I'm working on an analysis and found this post detailing how to look for primers in the raw reads to determine if cutadapt should be run. I ran these commands and got the resulting primer counts:
I've never experienced finding primers in only one of the read pairs. And this is 96% of the reverse reads having primers (much, much more than the 25% cutoff mentioned in the previous post), but none of the forward reads. I was wondering if this was something I should be concerned about and if not, whether using cutadapt to remove the reverse primer only would cause issues.
I added another zgrep that replaces the N with any character and now the number of primers in reverse reads is basically the same as reverse (which doesn't have any N's).
In the vocabulary of primer design, N is any Nucleotide, but grep does not know this and searched for a literal N. Once we translate this to the vocab of regular expressions (. for any character) it works as intended!
I had a quick follow-up question about this. When I first ran the zgrep commands I had a ^ at the beginning to tell the regex to only look at the beginning of reads. Your examples did not include this, and I was wondering if using the ^ would be more accurate to search for primers (since they would be at the beginning of the read)?

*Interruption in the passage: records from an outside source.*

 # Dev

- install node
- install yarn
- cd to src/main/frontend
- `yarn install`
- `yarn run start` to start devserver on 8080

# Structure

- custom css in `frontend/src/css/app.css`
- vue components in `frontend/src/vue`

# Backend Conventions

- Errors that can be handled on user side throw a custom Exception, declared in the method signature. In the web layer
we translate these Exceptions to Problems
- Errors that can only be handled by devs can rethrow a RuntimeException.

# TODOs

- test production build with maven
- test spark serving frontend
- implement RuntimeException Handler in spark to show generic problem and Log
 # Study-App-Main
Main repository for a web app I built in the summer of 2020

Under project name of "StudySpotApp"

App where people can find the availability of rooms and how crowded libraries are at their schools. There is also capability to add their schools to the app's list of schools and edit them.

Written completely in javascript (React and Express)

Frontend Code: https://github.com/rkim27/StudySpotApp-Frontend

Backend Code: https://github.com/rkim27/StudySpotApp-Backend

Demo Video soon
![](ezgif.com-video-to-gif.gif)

I do get less counts when I run with the caret (as expected). Is it acceptable to limit the search to the beginning of the read or does the caret throw something off/skew something?
It's totally acceptable! You can choose how to select the primers you want.

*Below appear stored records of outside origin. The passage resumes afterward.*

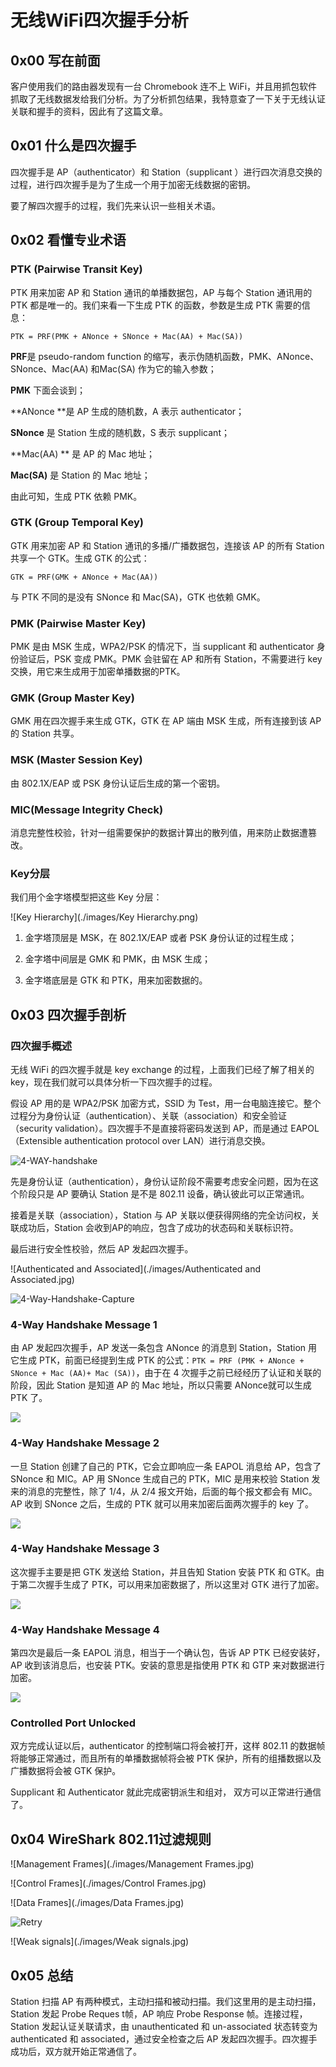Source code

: # 无线WiFi四次握手分析  

## 0x00 写在前面  

客户使用我们的路由器发现有一台 Chromebook 连不上 WiFi，并且用抓包软件抓取了无线数据发给我们分析。为了分析抓包结果，我特意查了一下关于无线认证关联和握手的资料，因此有了这篇文章。  

## 0x01 什么是四次握手  

四次握手是 AP（authenticator）和 Station（supplicant ）进行四次消息交换的过程，进行四次握手是为了生成一个用于加密无线数据的密钥。  

要了解四次握手的过程，我们先来认识一些相关术语。  

## 0x02 看懂专业术语  

### PTK (Pairwise Transit Key)  

PTK 用来加密 AP 和 Station 通讯的单播数据包，AP 与每个 Station 通讯用的 PTK 都是唯一的。我们来看一下生成 PTK 的函数，参数是生成 PTK 需要的信息：  

`PTK = PRF(PMK + ANonce + SNonce + Mac(AA) + Mac(SA))`  

**PRF**是 pseudo-random function 的缩写，表示伪随机函数，PMK、ANonce、SNonce、Mac(AA) 和Mac(SA) 作为它的输入参数；  

**PMK** 下面会谈到；  

**ANonce **是 AP 生成的随机数，A 表示 authenticator；  

**SNonce** 是 Station 生成的随机数，S 表示 supplicant；  

**Mac(AA) ** 是 AP 的 Mac 地址；  

**Mac(SA)** 是 Station 的 Mac 地址；  

由此可知，生成 PTK 依赖 PMK。  

### GTK (Group Temporal Key)  

GTK 用来加密 AP 和 Station 通讯的多播/广播数据包，连接该 AP 的所有 Station 共享一个 GTK。生成 GTK 的公式：  

`GTK = PRF(GMK + ANonce + Mac(AA))`  

与 PTK 不同的是没有 SNonce 和 Mac(SA)，GTK 也依赖 GMK。  

### PMK (Pairwise Master Key)  

PMK 是由 MSK 生成，WPA2/PSK 的情况下，当 supplicant 和 authenticator 身份验证后，PSK 变成 PMK。PMK 会驻留在 AP 和所有 Station，不需要进行 key 交换，用它来生成用于加密单播数据的PTK。  

### GMK (Group Master Key)  

GMK 用在四次握手来生成 GTK，GTK 在 AP 端由 MSK 生成，所有连接到该 AP 的 Station 共享。

### MSK (Master Session Key)  

由 802.1X/EAP 或  PSK 身份认证后生成的第一个密钥。  

### MIC(Message Integrity Check)  

消息完整性校验，针对一组需要保护的数据计算出的散列值，用来防止数据遭篡改。  

### Key分层  

我们用个金字塔模型把这些 Key 分层：  

![Key Hierarchy](./images/Key Hierarchy.png)

1. 金字塔顶层是 MSK，在 802.1X/EAP 或者 PSK 身份认证的过程生成；  

2. 金字塔中间层是 GMK 和 PMK，由 MSK 生成；    

3. 金字塔底层是 GTK 和 PTK，用来加密数据的。  

## 0x03 四次握手剖析  

### 四次握手概述  

无线 WiFi 的四次握手就是 key exchange 的过程，上面我们已经了解了相关的 key，现在我们就可以具体分析一下四次握手的过程。  

假设 AP 用的是 WPA2/PSK 加密方式，SSID 为 Test，用一台电脑连接它。整个过程分为身份认证（authentication）、关联（association）和安全验证（security validation）。四次握手不是直接将密码发送到 AP，而是通过 EAPOL（Extensible authentication protocol over LAN）进行消息交换。  

![4-WAY-handshake](./images/4-WAY-handshake.png)

先是身份认证（authentication），身份认证阶段不需要考虑安全问题，因为在这个阶段只是 AP 要确认 Station 是不是 802.11 设备，确认彼此可以正常通讯。  

接着是关联（association），Station 与 AP 关联以便获得网络的完全访问权，关联成功后，Station 会收到AP的响应，包含了成功的状态码和关联标识符。  

最后进行安全性校验，然后 AP 发起四次握手。  

![Authenticated and Associated](./images/Authenticated and Associated.jpg)

![4-Way-Handshake-Capture](./images/4-Way-Handshake-Capture.jpg)

### 4-Way Handshake Message 1  

由 AP 发起四次握手，AP 发送一条包含 ANonce 的消息到 Station，Station 用它生成 PTK，前面已经提到生成 PTK 的公式：`PTK = PRF (PMK + ANonce + SNonce + Mac (AA)+ Mac (SA))`，由于在 4 次握手之前已经经历了认证和关联的阶段，因此 Station 是知道 AP 的 Mac 地址，所以只需要 ANonce就可以生成 PTK 了。  

![](./images/message1.jpg)

### 4-Way Handshake Message 2  

一旦 Station 创建了自己的 PTK，它会立即响应一条 EAPOL 消息给 AP，包含了 SNonce 和 MIC。AP 用 SNonce 生成自己的 PTK，MIC 是用来校验 Station 发来的消息的完整性，除了 1/4，从 2/4 报文开始，后面的每个报文都会有 MIC。AP 收到 SNonce 之后，生成的 PTK 就可以用来加密后面两次握手的 key 了。  

![](./images/message2.jpg)

### 4-Way Handshake Message 3  

这次握手主要是把 GTK 发送给 Station，并且告知 Station 安装 PTK 和 GTK。由于第二次握手生成了 PTK，可以用来加密数据了，所以这里对 GTK 进行了加密。  

![](./images/message3.jpg)

### 4-Way Handshake Message 4  

第四次是最后一条 EAPOL 消息，相当于一个确认包，告诉 AP PTK 已经安装好，AP 收到该消息后，也安装 PTK。安装的意思是指使用 PTK 和 GTP 来对数据进行加密。  

![](./images/message4.jpg)

### Controlled Port Unlocked  

双方完成认证以后，authenticator 的控制端口将会被打开，这样 802.11 的数据帧将能够正常通过，而且所有的单播数据帧将会被 PTK 保护，所有的组播数据以及广播数据将会被 GTK 保护。

Supplicant 和 Authenticator 就此完成密钥派生和组对， 双方可以正常进行通信了。

## 0x04 WireShark 802.11过滤规则  

![Management Frames](./images/Management Frames.jpg)  

![Control Frames](./images/Control Frames.jpg)  

![Data Frames](./images/Data Frames.jpg)  

![Retry](./images/Retry.jpg)  

![Weak signals](./images/Weak signals.jpg)  

## 0x05 总结  

Station 扫描 AP 有两种模式，主动扫描和被动扫描。我们这里用的是主动扫描，Station 发起 Probe Reques t帧，AP 响应 Probe Response 帧。连接过程，Station 发起认证关联请求，由 unauthenticated 和 un-associated 状态转变为 authenticated 和 associated，通过安全检查之后 AP 发起四次握手。四次握手成功后，双方就开始正常通信了。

Because matching from the start of the read is more specific / restrictive, it will miss results with extra characters before it, just like you observed. When I made my suggestions, I was hoping to find more results, so I went with the most general / least restrictive regular expression by dropping the ^carrot.
I guess this opens a bigger questions about specific vs accurate primers:
Would the more specific regex search be more accurate, or do we expect some reads to have extra basepairs before the primer leading to this more specific regex being less accurate because it misses some reads?